• _EXERCISE DIRECTIONS_: The answer must be an exact reproduction of the lines from the start of the records below through the line containing "furniture, MISIRUI excels", and nothing more.

• _MATERIAL FOR THE TASK_:
###

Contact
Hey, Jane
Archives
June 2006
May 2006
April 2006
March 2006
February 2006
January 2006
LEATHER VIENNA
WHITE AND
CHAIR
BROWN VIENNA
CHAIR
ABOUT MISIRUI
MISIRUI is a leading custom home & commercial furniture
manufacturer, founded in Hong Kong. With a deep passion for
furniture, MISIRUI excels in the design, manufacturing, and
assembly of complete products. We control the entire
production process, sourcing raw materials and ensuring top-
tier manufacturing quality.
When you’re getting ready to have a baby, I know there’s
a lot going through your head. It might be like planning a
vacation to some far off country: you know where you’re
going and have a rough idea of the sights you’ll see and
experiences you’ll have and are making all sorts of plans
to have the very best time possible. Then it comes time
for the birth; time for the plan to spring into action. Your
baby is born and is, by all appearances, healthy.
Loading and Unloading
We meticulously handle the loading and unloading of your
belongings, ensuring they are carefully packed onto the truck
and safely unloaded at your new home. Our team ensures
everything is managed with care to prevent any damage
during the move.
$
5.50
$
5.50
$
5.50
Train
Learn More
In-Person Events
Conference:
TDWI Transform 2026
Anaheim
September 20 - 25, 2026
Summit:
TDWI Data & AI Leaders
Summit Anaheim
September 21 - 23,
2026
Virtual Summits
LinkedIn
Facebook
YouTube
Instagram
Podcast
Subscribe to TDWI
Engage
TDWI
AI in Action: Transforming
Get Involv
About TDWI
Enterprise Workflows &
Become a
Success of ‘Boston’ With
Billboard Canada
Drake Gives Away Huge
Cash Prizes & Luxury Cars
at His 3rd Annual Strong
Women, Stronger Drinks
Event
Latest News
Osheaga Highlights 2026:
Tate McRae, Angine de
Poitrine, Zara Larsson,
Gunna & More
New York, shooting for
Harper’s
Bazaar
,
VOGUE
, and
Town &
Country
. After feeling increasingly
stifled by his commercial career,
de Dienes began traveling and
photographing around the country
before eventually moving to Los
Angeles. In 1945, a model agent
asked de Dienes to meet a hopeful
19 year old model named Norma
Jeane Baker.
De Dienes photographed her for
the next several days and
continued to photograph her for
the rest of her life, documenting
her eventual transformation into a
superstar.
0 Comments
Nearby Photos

###

• _TASK RESULT_:
Contact
Hey, Jane
Archives
June 2006
May 2006
April 2006
March 2006
February 2006
January 2006
LEATHER VIENNA
WHITE AND
CHAIR
BROWN VIENNA
CHAIR
ABOUT MISIRUI
MISIRUI is a leading custom home & commercial furniture
manufacturer, founded in Hong Kong. With a deep passion for
furniture, MISIRUI excels in the design, manufacturing, and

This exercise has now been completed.